YOUR INSTRUCTIONS - Search the records for the string "items", then copy each line where it appears.

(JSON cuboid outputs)
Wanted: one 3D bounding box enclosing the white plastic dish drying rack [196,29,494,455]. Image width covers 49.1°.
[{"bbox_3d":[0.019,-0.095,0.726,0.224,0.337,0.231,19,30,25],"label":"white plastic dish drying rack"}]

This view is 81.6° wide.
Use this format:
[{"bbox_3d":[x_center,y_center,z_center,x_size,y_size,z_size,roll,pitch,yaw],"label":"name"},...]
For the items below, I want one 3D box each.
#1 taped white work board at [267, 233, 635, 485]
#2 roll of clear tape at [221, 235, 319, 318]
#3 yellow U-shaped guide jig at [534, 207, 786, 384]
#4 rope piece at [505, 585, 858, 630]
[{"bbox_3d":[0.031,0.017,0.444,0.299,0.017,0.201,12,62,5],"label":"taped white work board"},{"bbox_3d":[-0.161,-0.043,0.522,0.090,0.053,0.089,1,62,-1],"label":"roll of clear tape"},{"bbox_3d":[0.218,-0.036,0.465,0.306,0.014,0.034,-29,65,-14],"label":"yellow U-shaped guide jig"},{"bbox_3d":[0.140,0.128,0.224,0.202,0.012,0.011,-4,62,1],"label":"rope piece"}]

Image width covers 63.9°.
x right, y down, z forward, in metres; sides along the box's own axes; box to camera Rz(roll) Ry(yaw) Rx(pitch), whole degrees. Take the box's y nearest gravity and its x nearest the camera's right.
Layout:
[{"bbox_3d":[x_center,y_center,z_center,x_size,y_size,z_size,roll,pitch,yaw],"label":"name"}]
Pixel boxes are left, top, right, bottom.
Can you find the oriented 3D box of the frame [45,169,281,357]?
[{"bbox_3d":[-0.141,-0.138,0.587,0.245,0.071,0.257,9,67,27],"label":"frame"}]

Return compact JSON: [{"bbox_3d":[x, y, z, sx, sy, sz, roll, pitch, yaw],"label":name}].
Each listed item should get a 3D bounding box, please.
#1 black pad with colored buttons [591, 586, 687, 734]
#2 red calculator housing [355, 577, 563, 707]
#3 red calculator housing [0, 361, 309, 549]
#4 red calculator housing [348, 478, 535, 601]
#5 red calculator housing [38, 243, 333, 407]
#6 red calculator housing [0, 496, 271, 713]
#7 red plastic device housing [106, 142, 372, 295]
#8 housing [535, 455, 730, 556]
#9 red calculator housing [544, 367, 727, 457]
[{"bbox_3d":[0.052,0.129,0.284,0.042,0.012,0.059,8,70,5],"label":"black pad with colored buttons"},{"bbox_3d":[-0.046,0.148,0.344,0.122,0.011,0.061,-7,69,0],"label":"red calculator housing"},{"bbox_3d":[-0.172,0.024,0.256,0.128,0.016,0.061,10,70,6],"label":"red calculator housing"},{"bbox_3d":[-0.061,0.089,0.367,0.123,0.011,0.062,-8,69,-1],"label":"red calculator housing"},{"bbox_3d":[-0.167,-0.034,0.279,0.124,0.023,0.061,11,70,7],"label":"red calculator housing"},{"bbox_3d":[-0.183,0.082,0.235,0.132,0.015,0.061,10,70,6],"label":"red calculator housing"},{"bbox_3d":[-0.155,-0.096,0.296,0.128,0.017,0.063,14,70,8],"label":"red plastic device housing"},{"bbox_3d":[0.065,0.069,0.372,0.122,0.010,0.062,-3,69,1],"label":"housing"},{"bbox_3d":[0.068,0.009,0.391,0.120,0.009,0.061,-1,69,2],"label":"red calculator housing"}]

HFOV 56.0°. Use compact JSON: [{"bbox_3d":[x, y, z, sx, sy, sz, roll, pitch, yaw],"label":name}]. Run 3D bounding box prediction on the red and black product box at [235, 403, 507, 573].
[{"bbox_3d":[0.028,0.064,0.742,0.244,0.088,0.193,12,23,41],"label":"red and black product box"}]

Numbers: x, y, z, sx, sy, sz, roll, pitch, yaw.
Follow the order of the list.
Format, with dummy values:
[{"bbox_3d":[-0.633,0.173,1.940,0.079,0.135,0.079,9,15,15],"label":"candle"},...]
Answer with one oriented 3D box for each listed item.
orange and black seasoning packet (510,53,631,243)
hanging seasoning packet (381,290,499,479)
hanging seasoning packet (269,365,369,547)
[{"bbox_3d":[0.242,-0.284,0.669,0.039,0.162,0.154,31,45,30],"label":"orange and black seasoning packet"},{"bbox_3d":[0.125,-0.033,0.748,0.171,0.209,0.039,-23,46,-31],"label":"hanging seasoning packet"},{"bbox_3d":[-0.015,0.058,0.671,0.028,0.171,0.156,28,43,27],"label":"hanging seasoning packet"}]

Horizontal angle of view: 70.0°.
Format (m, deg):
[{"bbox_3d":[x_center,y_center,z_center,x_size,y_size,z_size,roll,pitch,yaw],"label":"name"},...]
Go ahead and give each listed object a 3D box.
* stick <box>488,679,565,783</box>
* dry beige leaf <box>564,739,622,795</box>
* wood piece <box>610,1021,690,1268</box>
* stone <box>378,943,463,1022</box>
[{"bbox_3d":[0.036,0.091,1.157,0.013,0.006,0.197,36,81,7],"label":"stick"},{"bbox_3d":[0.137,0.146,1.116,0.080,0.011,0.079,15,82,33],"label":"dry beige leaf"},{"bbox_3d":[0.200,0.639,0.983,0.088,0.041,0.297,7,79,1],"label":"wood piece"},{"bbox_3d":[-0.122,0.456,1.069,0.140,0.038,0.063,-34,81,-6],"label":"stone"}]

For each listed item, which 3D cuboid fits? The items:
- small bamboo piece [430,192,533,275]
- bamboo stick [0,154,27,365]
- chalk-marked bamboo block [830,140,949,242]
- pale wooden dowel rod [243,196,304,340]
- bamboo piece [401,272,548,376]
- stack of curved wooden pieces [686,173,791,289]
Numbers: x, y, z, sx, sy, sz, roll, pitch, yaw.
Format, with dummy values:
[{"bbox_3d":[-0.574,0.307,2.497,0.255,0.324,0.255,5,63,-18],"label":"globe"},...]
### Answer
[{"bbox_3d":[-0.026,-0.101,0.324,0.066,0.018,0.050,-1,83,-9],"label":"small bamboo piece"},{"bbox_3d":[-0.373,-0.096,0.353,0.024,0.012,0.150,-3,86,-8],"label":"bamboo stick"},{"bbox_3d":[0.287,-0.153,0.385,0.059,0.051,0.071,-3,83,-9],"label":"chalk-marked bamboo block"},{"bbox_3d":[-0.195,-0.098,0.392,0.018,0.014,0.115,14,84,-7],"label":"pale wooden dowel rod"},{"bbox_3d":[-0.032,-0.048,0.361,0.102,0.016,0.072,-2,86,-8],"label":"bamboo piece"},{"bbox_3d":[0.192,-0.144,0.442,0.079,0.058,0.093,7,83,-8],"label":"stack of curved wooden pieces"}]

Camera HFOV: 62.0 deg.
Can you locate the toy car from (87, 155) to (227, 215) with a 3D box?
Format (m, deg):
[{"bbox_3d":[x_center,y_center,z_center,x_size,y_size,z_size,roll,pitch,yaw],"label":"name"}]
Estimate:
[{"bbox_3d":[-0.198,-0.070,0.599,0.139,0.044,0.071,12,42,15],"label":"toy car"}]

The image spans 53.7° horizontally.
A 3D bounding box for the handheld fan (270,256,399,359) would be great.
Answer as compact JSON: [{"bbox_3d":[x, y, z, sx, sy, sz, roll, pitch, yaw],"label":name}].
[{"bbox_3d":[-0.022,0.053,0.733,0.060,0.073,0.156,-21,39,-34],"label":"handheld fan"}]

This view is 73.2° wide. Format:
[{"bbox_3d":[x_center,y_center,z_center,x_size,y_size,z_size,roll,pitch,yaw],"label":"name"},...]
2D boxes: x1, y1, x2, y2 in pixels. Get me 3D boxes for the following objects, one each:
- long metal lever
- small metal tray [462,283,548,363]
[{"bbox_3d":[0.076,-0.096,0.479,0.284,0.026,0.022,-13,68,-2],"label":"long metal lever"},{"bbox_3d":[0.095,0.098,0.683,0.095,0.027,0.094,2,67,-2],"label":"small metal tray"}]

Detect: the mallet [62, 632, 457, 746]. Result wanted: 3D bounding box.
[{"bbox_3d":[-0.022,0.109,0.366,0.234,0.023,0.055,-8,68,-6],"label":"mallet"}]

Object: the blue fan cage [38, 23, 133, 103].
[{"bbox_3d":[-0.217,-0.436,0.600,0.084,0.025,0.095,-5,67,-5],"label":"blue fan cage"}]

OUTPUT OF THE TASK -
For the items below, I want one 3D box each.
For each listed item, which 3D cuboid fits? The items:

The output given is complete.